**STUDY QUESTIONS**
A) In the patio design article, how much pressure can clay pavers made to be pavers withstand?
B) Resume the patio design article from its last sentence.

**DOCUMENT SECTION**
★ ★ ★

Designing your Patio
Enhance your outdoor living space with a durable hardscape.
By Tom Matthews
A hot trend among homeowners is to design an area of the yard as an outdoor living room that’s perfect for relaxing, entertaining and barbecuing. Patios, walkways and even driveways are projects suited for savvy do-it-yourselfers, and they create a strong foundation for an outdoor retreat.
Clay paver patios provide a classic brick appearance and last about a hundred years. Pine Hall Brick Company, the largest manufacturer of clay pavers in the United States, advises that new clay pavers represent the best value for the money because they’re manufactured with the intention to be pavers. Years ago, clay pavers were made at the end of a “batch” of face bricks—the bricks that are used to build the walls of homes and businesses.
As a result, they were fired in a kiln the same length of time as the face bricks. And while face bricks do a fine job of holding up a wall when they are expertly laid by an experienced bricklayer, they were not engineered to support vehicular traffic.
Clay pavers that are meant to be pavers are more durable than face bricks (they withstand up to 13,000 lbs. per sq. in. of pressure, which is greater than concrete). They’re colorfast, they do well in extreme heat and freezing cold, and they are a consistent size, which makes installation easier.
For a conventional paver patio with a flexible base, you’ll need to dig out the space, apply a “crusher run” (gravel course) followed by an inch of sand. Then, install the edge restraints and pavers, and sweep sand into the joints.
If you want a permeable pavement installation (which is required in some places), you dig deeper, put in precise layers of different sizes of aggregate to allow drainage, and then install permeable pavers.
Pine Hall Brick offers two types of permeable pavers, RainPave (residential) and StormPave (commercial). Permeable pavers are designed to be installed just a bit farther apart than conventional pavers. The pavers are installed over layers of aggregates, so when it rains the rainwater seeps in between these pavers and is stored in the spaces between the aggregates, where it is gradually released into the ground.

★ ★ ★

**SOURCE MATERIAL**
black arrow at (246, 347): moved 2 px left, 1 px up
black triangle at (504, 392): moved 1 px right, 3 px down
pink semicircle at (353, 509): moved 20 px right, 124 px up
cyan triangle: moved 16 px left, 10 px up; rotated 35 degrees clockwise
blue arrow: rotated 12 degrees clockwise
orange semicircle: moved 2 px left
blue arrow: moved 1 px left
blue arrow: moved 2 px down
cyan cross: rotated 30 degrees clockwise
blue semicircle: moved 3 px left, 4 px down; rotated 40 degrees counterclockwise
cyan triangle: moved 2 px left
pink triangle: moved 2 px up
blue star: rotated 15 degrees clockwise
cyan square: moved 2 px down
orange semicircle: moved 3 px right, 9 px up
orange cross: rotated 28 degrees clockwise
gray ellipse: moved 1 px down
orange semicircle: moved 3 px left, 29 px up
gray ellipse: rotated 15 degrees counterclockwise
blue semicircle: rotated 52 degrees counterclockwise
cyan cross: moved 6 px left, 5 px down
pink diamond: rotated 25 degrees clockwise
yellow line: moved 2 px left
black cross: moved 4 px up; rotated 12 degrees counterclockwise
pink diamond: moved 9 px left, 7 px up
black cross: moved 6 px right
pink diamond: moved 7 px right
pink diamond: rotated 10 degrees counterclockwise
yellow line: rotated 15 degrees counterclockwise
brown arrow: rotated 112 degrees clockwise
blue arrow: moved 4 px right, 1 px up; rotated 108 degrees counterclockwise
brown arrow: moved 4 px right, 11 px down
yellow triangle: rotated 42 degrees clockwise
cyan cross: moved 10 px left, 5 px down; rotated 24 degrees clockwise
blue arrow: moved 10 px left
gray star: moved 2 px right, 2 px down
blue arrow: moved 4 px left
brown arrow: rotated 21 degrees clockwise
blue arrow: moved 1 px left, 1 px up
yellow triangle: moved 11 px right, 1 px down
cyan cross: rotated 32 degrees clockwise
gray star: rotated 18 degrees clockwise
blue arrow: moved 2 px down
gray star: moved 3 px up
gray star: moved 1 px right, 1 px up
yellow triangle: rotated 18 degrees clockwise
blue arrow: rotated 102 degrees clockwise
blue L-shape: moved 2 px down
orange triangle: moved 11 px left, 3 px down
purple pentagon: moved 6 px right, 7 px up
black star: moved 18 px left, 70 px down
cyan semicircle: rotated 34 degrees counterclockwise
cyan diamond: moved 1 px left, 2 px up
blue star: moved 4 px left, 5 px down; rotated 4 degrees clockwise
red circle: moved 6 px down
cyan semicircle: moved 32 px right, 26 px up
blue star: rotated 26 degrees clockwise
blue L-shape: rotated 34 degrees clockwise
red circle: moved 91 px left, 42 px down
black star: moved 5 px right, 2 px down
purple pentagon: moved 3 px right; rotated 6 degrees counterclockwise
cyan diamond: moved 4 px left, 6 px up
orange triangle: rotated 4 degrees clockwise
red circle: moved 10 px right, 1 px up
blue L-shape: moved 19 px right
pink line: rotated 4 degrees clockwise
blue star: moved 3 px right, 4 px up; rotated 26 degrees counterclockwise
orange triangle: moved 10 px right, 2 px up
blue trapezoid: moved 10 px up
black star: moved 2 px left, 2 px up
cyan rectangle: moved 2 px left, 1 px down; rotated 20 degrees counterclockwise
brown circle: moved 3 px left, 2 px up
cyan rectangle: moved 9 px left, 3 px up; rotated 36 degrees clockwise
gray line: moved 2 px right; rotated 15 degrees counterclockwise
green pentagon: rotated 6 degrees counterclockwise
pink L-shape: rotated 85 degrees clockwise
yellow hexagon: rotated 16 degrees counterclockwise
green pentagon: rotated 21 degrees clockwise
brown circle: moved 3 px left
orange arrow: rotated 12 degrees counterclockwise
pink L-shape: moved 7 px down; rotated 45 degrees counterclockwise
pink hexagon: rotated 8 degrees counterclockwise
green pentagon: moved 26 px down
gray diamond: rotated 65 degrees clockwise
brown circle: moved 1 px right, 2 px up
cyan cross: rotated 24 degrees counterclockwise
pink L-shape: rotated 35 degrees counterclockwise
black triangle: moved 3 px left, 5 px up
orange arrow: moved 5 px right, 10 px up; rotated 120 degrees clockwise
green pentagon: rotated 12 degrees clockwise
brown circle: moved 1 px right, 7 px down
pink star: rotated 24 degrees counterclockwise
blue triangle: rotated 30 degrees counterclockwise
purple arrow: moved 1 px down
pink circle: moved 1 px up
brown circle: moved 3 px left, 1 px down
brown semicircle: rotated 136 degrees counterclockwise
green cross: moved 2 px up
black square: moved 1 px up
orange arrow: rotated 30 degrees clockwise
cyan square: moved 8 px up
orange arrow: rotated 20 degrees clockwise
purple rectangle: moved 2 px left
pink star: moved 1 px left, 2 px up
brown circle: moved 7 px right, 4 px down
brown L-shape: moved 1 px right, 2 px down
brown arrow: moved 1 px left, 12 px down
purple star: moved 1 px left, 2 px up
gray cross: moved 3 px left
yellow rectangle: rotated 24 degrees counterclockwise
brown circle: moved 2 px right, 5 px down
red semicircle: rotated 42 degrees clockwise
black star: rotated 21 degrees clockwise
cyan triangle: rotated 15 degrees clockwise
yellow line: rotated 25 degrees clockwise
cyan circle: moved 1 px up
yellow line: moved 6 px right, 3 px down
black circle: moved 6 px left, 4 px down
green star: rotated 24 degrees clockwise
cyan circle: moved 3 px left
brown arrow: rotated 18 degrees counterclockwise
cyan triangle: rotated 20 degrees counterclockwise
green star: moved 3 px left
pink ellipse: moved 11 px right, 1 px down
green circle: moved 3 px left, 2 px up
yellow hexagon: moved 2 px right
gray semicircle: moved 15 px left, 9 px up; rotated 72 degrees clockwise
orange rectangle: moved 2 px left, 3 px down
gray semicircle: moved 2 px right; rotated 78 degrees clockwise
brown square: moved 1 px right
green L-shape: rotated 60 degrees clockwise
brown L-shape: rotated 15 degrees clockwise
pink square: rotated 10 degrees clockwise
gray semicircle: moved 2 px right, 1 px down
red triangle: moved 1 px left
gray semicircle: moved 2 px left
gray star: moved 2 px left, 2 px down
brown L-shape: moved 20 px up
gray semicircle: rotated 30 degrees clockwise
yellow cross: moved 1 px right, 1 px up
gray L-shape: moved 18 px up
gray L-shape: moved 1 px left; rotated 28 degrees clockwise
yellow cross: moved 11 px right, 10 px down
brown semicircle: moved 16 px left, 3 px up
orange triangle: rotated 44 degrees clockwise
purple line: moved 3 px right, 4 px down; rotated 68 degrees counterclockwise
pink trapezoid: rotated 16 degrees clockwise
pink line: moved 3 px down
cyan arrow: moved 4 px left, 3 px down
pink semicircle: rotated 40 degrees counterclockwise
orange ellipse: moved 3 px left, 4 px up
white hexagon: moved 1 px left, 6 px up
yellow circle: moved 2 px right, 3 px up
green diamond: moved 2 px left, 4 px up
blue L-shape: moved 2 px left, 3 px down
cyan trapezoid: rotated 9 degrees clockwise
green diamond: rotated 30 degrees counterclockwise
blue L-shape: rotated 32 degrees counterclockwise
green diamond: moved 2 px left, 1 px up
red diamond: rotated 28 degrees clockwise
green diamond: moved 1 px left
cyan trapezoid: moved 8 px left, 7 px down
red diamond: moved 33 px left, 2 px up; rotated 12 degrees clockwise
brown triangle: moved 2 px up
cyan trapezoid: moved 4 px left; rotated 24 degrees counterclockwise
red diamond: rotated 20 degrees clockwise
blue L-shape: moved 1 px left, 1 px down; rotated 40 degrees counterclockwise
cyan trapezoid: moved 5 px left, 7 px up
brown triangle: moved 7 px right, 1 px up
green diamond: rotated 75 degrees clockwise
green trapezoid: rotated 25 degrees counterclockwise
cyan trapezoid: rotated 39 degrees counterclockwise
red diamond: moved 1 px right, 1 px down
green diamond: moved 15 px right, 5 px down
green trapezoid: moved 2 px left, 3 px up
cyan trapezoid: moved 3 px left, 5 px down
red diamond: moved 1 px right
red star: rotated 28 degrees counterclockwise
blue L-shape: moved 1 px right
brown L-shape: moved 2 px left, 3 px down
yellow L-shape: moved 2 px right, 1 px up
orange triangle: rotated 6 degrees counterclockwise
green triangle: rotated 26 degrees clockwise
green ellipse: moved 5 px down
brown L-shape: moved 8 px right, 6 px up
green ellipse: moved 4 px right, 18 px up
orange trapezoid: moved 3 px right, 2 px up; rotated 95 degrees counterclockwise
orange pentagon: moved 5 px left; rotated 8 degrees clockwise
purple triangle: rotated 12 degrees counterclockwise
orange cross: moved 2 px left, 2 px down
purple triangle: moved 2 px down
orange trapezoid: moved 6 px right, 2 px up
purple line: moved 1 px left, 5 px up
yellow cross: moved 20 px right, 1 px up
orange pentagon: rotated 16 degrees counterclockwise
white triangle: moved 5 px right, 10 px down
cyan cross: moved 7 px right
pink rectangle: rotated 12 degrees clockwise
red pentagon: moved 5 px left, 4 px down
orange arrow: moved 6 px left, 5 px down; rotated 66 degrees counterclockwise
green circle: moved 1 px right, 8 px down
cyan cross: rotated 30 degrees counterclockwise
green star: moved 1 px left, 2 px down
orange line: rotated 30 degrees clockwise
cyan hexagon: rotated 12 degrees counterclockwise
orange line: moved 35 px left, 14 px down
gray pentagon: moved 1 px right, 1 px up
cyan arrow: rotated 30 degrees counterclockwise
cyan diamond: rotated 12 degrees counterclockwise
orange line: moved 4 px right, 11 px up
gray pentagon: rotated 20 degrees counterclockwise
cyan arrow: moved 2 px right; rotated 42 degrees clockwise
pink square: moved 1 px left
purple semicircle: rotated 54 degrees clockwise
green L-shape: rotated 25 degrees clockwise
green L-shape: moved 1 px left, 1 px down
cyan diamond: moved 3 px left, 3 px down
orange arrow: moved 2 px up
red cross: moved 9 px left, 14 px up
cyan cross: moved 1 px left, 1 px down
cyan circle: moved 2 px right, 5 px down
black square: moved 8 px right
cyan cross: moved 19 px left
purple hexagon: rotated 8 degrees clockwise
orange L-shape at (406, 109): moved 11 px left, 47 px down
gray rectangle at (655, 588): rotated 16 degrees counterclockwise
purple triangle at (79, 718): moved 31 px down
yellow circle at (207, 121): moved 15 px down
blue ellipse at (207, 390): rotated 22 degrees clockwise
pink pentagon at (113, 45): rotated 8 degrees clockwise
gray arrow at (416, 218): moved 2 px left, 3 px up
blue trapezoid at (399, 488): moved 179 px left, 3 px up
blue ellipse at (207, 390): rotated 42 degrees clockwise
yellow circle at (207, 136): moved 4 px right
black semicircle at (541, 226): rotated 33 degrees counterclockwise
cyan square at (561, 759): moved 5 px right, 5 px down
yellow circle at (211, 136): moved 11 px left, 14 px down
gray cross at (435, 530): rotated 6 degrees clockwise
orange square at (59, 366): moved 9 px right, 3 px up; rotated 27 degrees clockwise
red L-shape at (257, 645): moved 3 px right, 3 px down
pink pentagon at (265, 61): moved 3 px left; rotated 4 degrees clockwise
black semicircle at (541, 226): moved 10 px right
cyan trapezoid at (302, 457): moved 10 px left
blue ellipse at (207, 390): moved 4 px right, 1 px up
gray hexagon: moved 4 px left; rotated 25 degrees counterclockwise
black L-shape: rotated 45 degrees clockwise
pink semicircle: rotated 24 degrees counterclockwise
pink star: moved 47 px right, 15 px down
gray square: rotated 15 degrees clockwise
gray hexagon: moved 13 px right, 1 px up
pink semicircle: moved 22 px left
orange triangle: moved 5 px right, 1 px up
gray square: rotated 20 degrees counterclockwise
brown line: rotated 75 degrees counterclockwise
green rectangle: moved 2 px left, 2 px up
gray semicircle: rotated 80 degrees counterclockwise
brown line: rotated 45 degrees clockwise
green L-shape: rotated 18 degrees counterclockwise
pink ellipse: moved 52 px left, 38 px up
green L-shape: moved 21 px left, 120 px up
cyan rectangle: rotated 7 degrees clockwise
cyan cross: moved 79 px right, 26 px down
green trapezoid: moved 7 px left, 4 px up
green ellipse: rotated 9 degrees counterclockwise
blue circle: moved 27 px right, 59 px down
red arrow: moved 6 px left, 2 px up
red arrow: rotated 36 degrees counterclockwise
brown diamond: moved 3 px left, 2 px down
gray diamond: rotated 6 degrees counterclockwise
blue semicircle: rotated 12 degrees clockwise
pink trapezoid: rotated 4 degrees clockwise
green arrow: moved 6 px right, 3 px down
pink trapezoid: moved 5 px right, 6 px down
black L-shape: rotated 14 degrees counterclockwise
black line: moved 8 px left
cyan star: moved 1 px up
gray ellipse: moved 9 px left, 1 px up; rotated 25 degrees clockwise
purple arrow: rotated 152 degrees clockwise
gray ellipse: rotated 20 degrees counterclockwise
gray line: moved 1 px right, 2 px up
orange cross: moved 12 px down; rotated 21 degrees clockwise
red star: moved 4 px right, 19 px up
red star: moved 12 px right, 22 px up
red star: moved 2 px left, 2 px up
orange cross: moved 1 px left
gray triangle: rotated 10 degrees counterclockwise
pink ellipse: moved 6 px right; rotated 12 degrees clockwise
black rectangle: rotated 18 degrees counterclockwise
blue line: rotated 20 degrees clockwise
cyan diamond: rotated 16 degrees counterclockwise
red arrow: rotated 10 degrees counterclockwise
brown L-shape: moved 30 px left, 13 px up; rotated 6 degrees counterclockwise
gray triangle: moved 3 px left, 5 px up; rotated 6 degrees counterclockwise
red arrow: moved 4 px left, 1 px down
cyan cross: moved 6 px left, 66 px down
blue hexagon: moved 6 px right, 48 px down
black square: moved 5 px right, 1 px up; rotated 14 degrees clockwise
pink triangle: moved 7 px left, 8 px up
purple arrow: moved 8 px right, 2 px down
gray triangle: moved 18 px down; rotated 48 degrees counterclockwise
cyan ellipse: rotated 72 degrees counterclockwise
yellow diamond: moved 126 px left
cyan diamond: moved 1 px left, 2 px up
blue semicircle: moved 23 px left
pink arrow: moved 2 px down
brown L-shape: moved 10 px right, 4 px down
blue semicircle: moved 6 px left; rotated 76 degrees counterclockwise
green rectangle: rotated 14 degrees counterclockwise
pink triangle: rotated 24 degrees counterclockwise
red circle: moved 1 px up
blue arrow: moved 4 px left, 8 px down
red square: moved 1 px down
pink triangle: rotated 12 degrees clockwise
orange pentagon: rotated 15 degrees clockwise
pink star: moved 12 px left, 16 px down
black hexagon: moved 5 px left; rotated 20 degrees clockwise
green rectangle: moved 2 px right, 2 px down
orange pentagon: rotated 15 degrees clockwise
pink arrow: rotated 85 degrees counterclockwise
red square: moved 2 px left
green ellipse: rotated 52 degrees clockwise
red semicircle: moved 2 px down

★ ★ ★

**RESULTS IN ORDER**
A) Up to 13,000 lbs. per sq. in., which is more than concrete.

B)
In some cases, you might want to dress up an existing concrete patio or walkway with pavers. To do so, use a thinner paver specifically made for this purpose. Begin by laying a line of pavers perpendicular to the edge of the concrete to form a “sailor course”, gluing them to the concrete with masonry cement. Then, lay standard roofing felt on the concrete, put in the pavers and sweep sand into the joints.
A DIY paver patio provides a reasonably priced place to relax, without the maintenance of a wooden deck. Smart Money magazine says that landscaping and hardscaping can increase home values by as much as 15 percent. And the National Association of Realtors estimates that outdoor rooms can deliver 77 percent return on investment at sale time—and they’re less expensive per square foot than additions or kitchen or bath remodels. Learn more about clay pavers at www.pinehallbrick.com.
AZEK composite pavers are easy to fit together quickly and neatly on a grid. Available in permeable and non-permeable versions, the AZEK pavers are made from up to a 95-percent composite blend of post-consumer recycled automobile tires and plastic containers. The composite pavers are one-third the weight of concrete and use a patented grid system for installation that dramatically reduces installation time and makes it easier than manually setting and aligning heavy traditional pavers. The 16-by-16-in. grid ensures straight lines and assists with a level layout. Plus, the pavers can be cut using a regular miter saw or jigsaw.